— Start TEXT SECTION —
Means of Escape: César Vallejo’s “Scales”

By David S. WallaceJanuary 11, 2018

Means of Escape: César Vallejo’s “Scales”

Scales by César Vallejo

I. Hard Time

In early 1921, the poet César Vallejo was in prison. On February 12, he wrote from his cell in the city of Trujillo, Peru, to his friend Óscar Imaña:

I brood and gnaw my elbows out of rage, not exactly because of that honor thing but because of the material privation, completely material and my animal freedom. Óscar, this is awful.


I also write from time to time, and if any sweet breath fills my soul, it’s the light of memory … Oh the memory in prison! How it gets here and falls upon the heart, which it oils with melancholy already so decomposed …


In short, I don’t know what these people will do. We soon shall see.
— End TEXT SECTION —
— Start DATA PROVIDED —
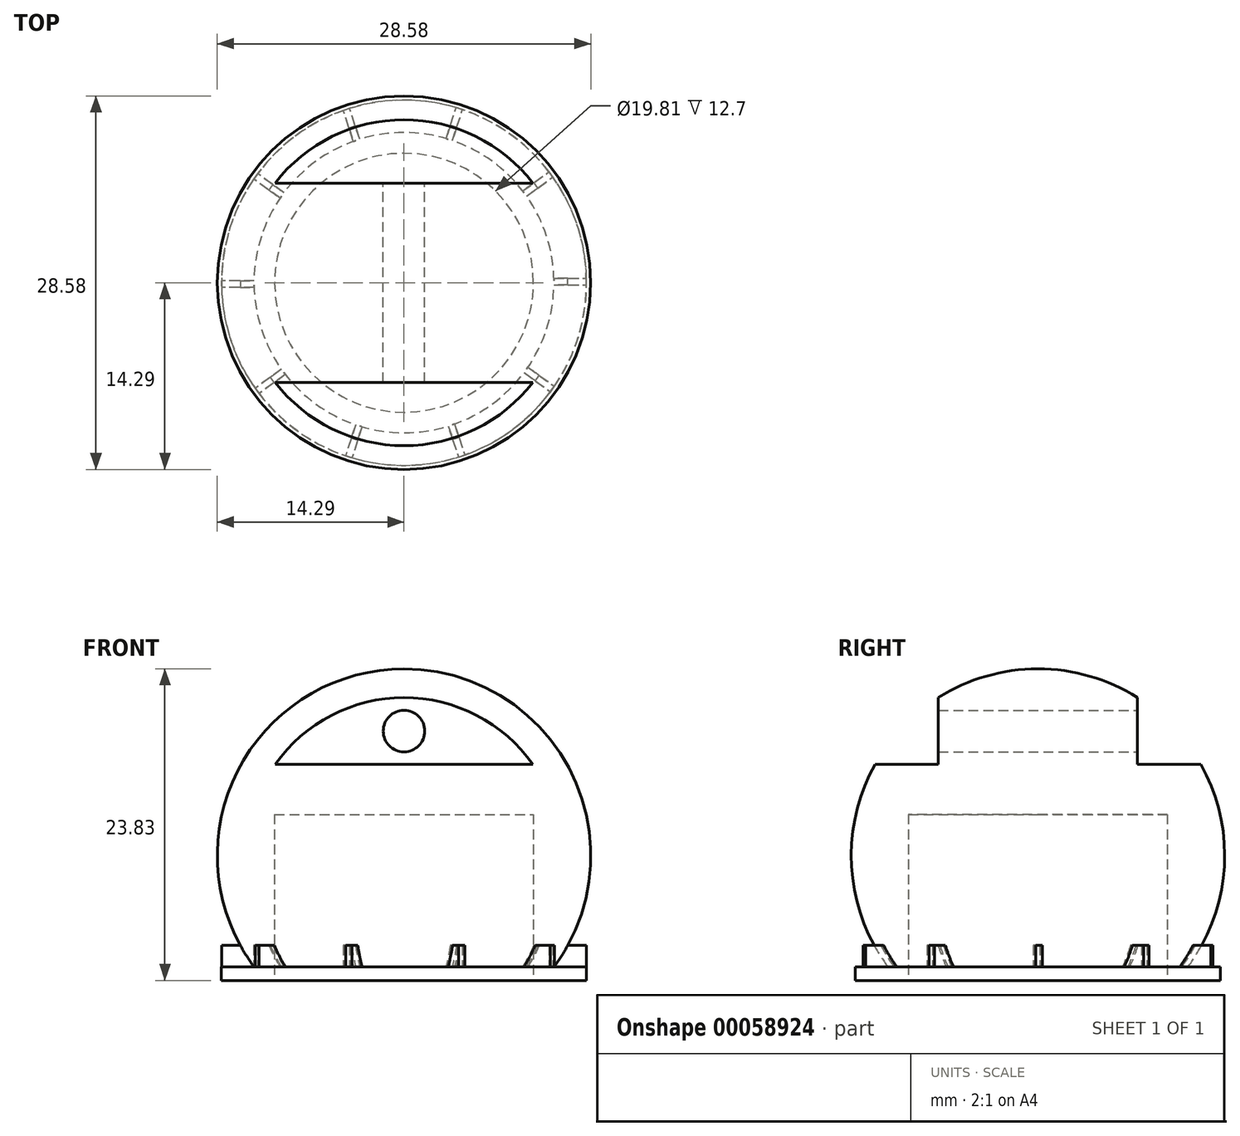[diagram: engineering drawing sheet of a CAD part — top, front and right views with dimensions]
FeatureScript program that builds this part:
— End DATA PROVIDED —
◆ **BRIEF**
Continue the essay on César Vallejo's "Scales" from its final sentence, "We soon shall see."

◆ **OUTPUT BELOW**
Vallejo had seemed on course for success. The 12th child of a mixed-race family from a small town in the Andean highlands, his talent had drawn him from the periphery toward Peru’s cultural center. He had “arrived” as a young member of the intelligentsia, a teacher and author of a slim volume of well-received verse. But on a trip to his hometown of Santiago de Chuco, Peru, he became involved in a political demonstration that turned into a riot. A store was set on fire; two policemen were killed. Vallejo was implicated in the crimes and eventually arrested after a period of hiding. Vallejo denied involvement, and Peru’s literary establishment conducted a public defense, arguing that he had been slandered in a matter of provincial jealousy, but the extent of Vallejo’s involvement remains uncertain.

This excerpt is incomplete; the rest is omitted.